In relation to premises, includes any use incidental to and necessarily associated with the use of the premises”.

  1. Accordingly, if the premises are to be used lawfully as a retail showroom, to set aside such an area for the provision of food and other refreshments to patrons would be included in such lawful use if it is sensibly and reasonably seen as incidental to and necessarily associated with the dominant use.  In the proposal it is intended that there be 80 tenancies involving in the order of 300 employees.  It is also a fact that the nearest food outlet is presently more than three kilometres away. 

  1. On the evidence there is no question that the provision of refreshment to patrons would be ancillary to the dominant use (the factory outlet facility).  That this could be so is demonstrated by an express acceptance of the notion and other definitions found in the Town Planning Scheme (“indoor entertainment” “outdoor entertainment” “public recreation”). 

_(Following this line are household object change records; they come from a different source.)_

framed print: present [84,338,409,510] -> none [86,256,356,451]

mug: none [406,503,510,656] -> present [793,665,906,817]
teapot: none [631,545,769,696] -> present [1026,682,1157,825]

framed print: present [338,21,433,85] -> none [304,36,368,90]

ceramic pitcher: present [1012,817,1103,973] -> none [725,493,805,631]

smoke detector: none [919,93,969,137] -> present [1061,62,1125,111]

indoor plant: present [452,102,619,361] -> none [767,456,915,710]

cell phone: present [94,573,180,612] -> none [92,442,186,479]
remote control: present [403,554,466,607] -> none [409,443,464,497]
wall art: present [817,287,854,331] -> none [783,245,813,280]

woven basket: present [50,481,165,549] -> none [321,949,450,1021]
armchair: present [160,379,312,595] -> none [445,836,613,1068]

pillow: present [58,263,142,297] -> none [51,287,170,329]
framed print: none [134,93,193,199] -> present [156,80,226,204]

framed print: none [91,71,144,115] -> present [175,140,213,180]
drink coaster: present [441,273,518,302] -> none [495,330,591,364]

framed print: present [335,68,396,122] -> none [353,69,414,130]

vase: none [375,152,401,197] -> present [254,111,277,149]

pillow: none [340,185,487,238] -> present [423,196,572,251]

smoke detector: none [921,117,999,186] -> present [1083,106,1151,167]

  1. If the contents of sub-paragraph (b) of the definition of “retail showroom” does not refer specifically to the provision of refreshments, but this sub-paragraph (like in (a)) should not be seen as an exhaustive identification of possibly lawful ancillary uses, and thereby limit the operation of the definition of “use” in the Integrated Planning Act.

  1. The real argument against the applicant in this context was that the provision of refreshments could not be seen as “necessarily associated with” the dominant use.  Attention was drawn to two decisions of the Court of Appeal (Boral Resources (Qld) v. Cairns CC (1997) 2 Qd.R. 31; BCC v. Bemcove Pty Ltd (1998) 104 LGERA 1,3) and the use in those judgments of such phrases as unavoidable or inevitable involvement.

  1. I have difficulty with the notion that the definition of “use” in the Integrated Planning Act and particularly the phrase “necessarily associated with” connotes some form of compulsion or inevitable involvement of the ancillary use with the dominant use.  It seems to suggest that the dominant use could not be conducted unless the ancillary use was a part of the activity.  Such a notion would appear to elevate an ancillary element of the proposal to the status of one of its essential elements.  If that were the case “ancillary” would arguably have little or any meaning. 

  1. I would have preferred it if the requirements of the definition were met when a use is correctly identified as being ancillary and its association (in a locational sense) with the dominant use is accepted as being necessary. This was consistent with the decision of Ryan J in Southside Action Group against the Proposed Dump at Rochdale Inc. v B.C.C.  (1992) 76 L.G.R.A. 402 which decision was long regarded as adopting a wise and practical approach. However there is no point in any further discussion of the matter because the words of the Court of Appeal are clear enough and I am bound by these decisions in which Southside was specifically disapproved.

  1. It cannot be said (to use the words which appeared in Boral and were repeated in Bemcove) that, however sensible or desirable it might be, there is any form of compulsion, unavoidability or inevitability between the provision of refreshment facilities and the dominant use. 

  1. I have no difficulty in accepting that these facilities would fulfil an ancillary role and that in so doing it is necessary that they be associated (in a physical locational sense) with these premises.  However the authority to which I referred prevents my finding that they would constitute a lawful element of a code assessable proposal. 

  1. The end result would seem to be that the major part of the application is one which requires code assessment.  The minor part (the provision of refreshment facilities) requires impact assessment.  The practical consequences of this would appear to be that, pursuant to s.3.4.2. of the Integrated Planning Act, the “notification stage” is applicable. 

  1. In the light of these findings I will invite submissions as to what orders are appropriate.